The PSP is not a console starved for role playing games. Sony's aging handheld has a huge library to choose from, mainly Japanese and mainly of very high quality. White Knight Chronicles: Origins is yet one more to add to the already crowded list. Timed to coincide with the release of its big brother, White Knight Chronicles 2 on the PS3, Origins brings the same cooperative multiplayer and real-time combat that the series is known for, but is it enough to distinguish the title amongst its peers or will it get lost in a sea of similar games?
Set 10,000 years before the original game in a time known as the Dogma Wars. The story concerns your custom hero escaping and falling in with a band of mercenaries known as the mobile corps after an attack on his or her home city. The corps are racing in a giant horsedrawn train to the land of Athwani, the last hope to stop the evil Yshrenian forces from taking over the world with an army of gigantic warrior knights. The story throughout the game is actually pretty lackluster and thin despite a relatively interesting if generic premise. Furthermore the characters are identikit creations seen hundreds of times before in other games and apart from your own character, who remains largely mute, it is hard to care at all about the plot. The story, what there is of it, exists only because RPGs are supposed to have them and is little more than window dressing for what Origins chooses to focus its energies on, namely questing.
In fact questing (the part of RPGs where players take on tasks aside from the main story to earn rewards) makes up the entirety of White Knight Chronicles: Origins. The entire game is negotiated via quests selected from inside the giant train that acts as a hub, and once chosen you are instantly transported to the theatre of battle. So no map, no world to explore, no towns to visit or new races to meet. The quest's themselves aren't particularly imaginative and are mostly composed of tasks such as 'find 3 of these' or 'kill ten of those' and take place in randomly put together dungeons. Exploring these environments is pretty dull as each consists of a series of bland interconnecting rooms which may or may not contain baddies and treasure. That's about it. Cripplingly slow load times add to this to make the experience even more of a slog, it really does bring new meaning to what RPG fans refer to as a 'dungeon crawl'. Considering that the entire structure of the game is built on these quests, it's a real blow that they take place in environments that are so woefully dull and repetitive.
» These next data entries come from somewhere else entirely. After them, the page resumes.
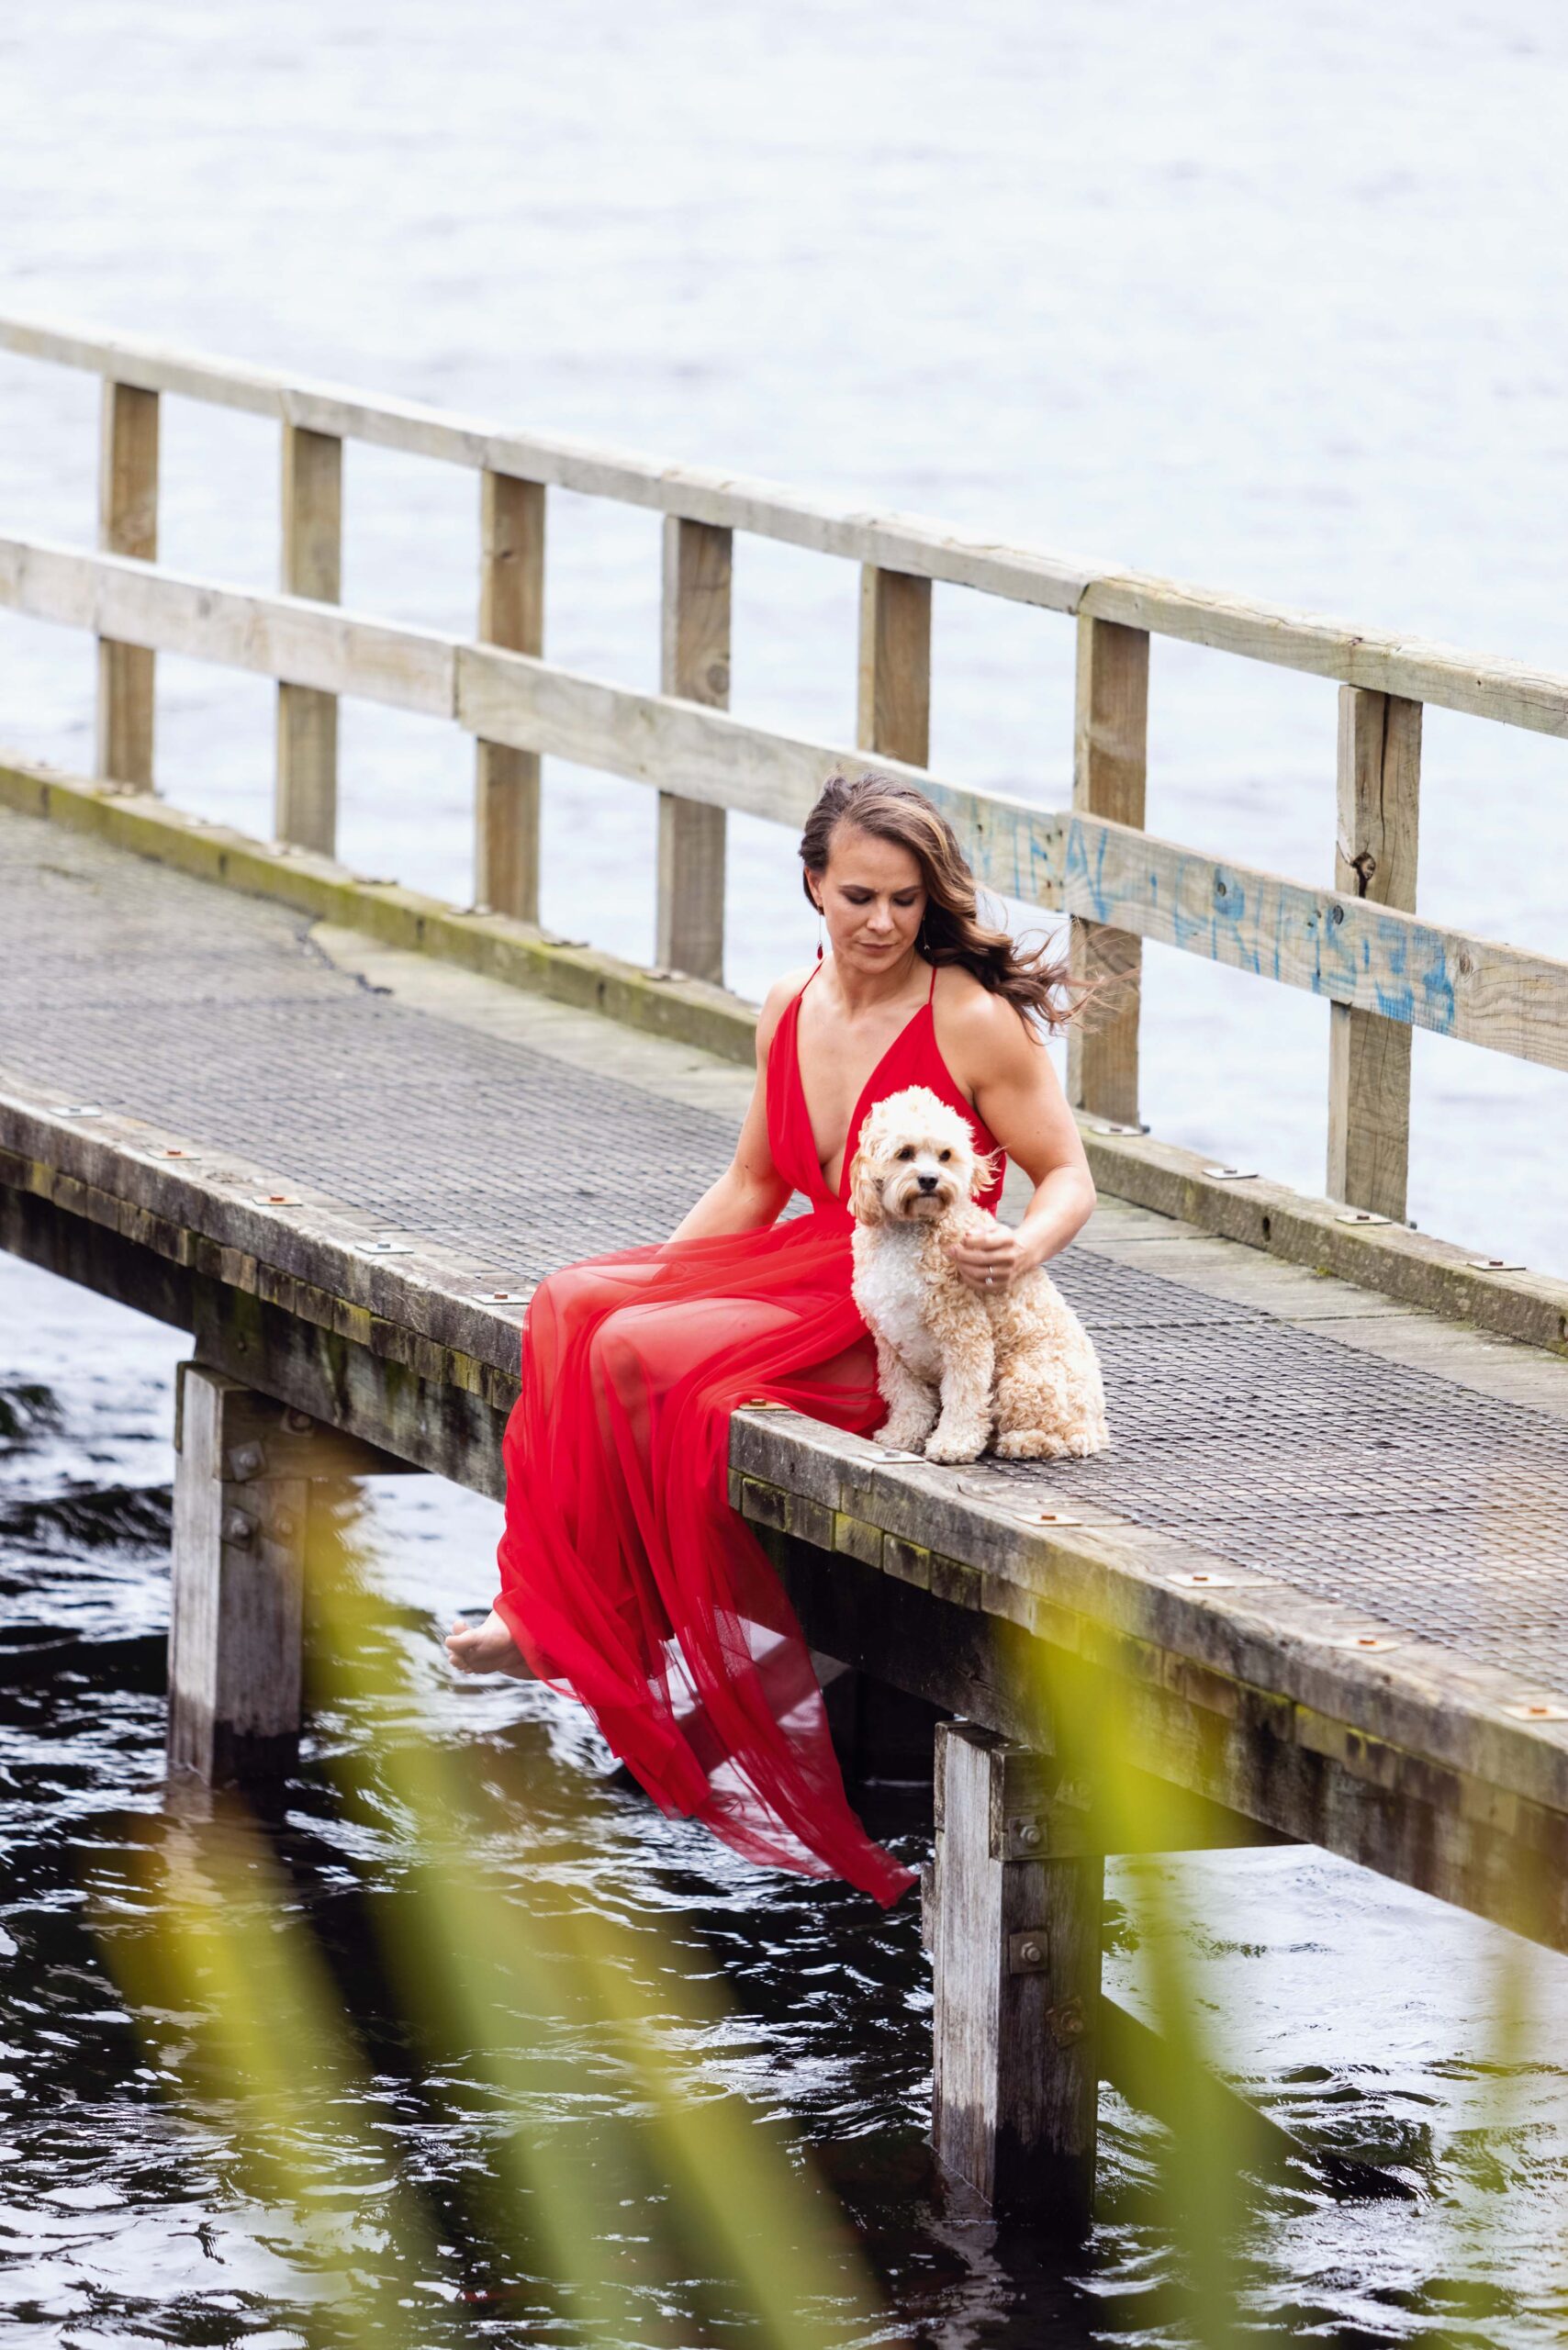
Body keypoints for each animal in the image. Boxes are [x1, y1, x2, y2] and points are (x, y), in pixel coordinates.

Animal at [846, 1085, 1114, 1457]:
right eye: (905, 1153)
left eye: (945, 1155)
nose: (929, 1179)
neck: (910, 1231)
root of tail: (1098, 1419)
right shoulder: (891, 1344)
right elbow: (908, 1399)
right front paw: (902, 1435)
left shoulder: (965, 1335)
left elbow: (964, 1397)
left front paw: (953, 1444)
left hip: (1024, 1379)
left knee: (1070, 1437)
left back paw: (1022, 1442)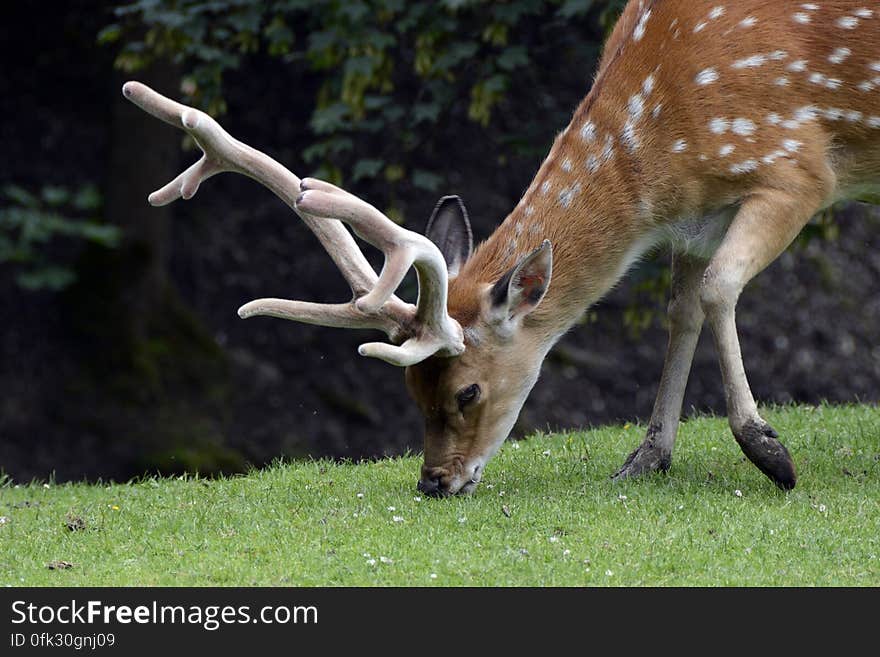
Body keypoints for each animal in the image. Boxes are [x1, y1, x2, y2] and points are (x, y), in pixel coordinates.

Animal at [122, 0, 880, 492]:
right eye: (410, 387)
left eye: (468, 390)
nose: (433, 481)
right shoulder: (697, 218)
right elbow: (682, 310)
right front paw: (646, 458)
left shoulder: (797, 166)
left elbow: (721, 287)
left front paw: (769, 452)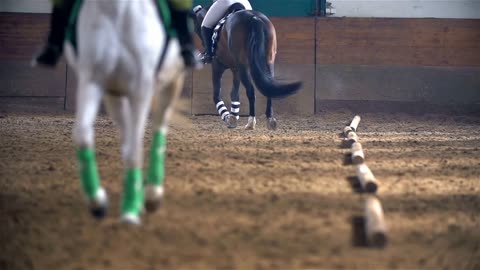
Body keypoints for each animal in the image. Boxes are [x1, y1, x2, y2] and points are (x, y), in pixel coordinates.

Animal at [63, 0, 184, 224]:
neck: (116, 10)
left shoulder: (141, 89)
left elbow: (135, 149)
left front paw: (130, 210)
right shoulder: (92, 81)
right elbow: (82, 133)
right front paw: (98, 202)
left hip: (171, 82)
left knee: (159, 127)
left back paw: (152, 193)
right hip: (115, 95)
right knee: (127, 135)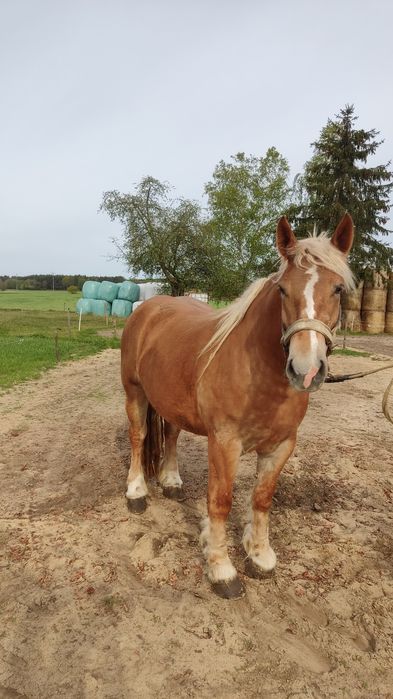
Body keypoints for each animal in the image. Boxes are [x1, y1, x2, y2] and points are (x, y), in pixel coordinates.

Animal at [121, 215, 354, 600]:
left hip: (170, 400)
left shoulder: (281, 445)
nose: (305, 369)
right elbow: (221, 501)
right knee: (139, 439)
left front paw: (259, 557)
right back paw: (137, 492)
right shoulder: (224, 443)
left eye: (338, 289)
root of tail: (148, 308)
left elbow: (262, 499)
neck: (259, 373)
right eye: (282, 290)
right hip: (134, 393)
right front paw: (221, 570)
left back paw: (171, 482)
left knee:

Thankfully the combat system is a lot more entertaining. Enemies (consisting of the usual suspects of demons and monsters recognizable by anyone who's ever played a final fantasy game) are targeted in real time, then attacks are selected and executed, dealing damage. Special moves can be learnt which cost action points to perform but reward with higher damage and cooler animations than basic attacks. It's a simple but effective system, uncluttered and easy to understand. Missions are undertaken alone with three computer (or if online, human) controlled allies. These AI pals earn experience along with your character and develop new abilities as you favor them in battle. They each also have their own fighting styles that can be selected at the start of a quest. These styles (broadly attack, defence, magic etc) determine how the party, upon filling up an 'optimus bar', can morph into power ranger style super powered space knights (or something) dealing more damage with powerful attacks.
Each quest is a veritable loot fest with enemies spilling out goodies with generous abandon upon their death. Items can be used to upgrade stats and skills or forge weapons into deadlier forms. Item and inventory management takes place on the train/hub (which conveniently also acts as foundry, shop, magic academy and job centre) and is as simple and intuitive as the combat without being too dense. There are a real wealth of stats available to examine and tinker with and a good variety of items and equipment to get lost in. It's a stat fan's dream but never feels too complex to handle or understand thanks to an easy to navigate interface and the fact that anyone who has played any RPG before will feel right at home.
White Knight Chronicles: Origins is not a deep game however, in stripping back all the story telling and exploration, Sony have created an RPG that is simply about grinding, grinding away through quests, leveling up, winning loot, buying bigger swords and so on. Although this can be fun, without decent storytelling, compelling characters, interesting environments or lively worlds, it all becomes rather meaningless and repetitive. Its not a bad game, it's just that when there are so many others on the PSP that do it better, it's hard to recommend to anybody but the most diehard RPG fans.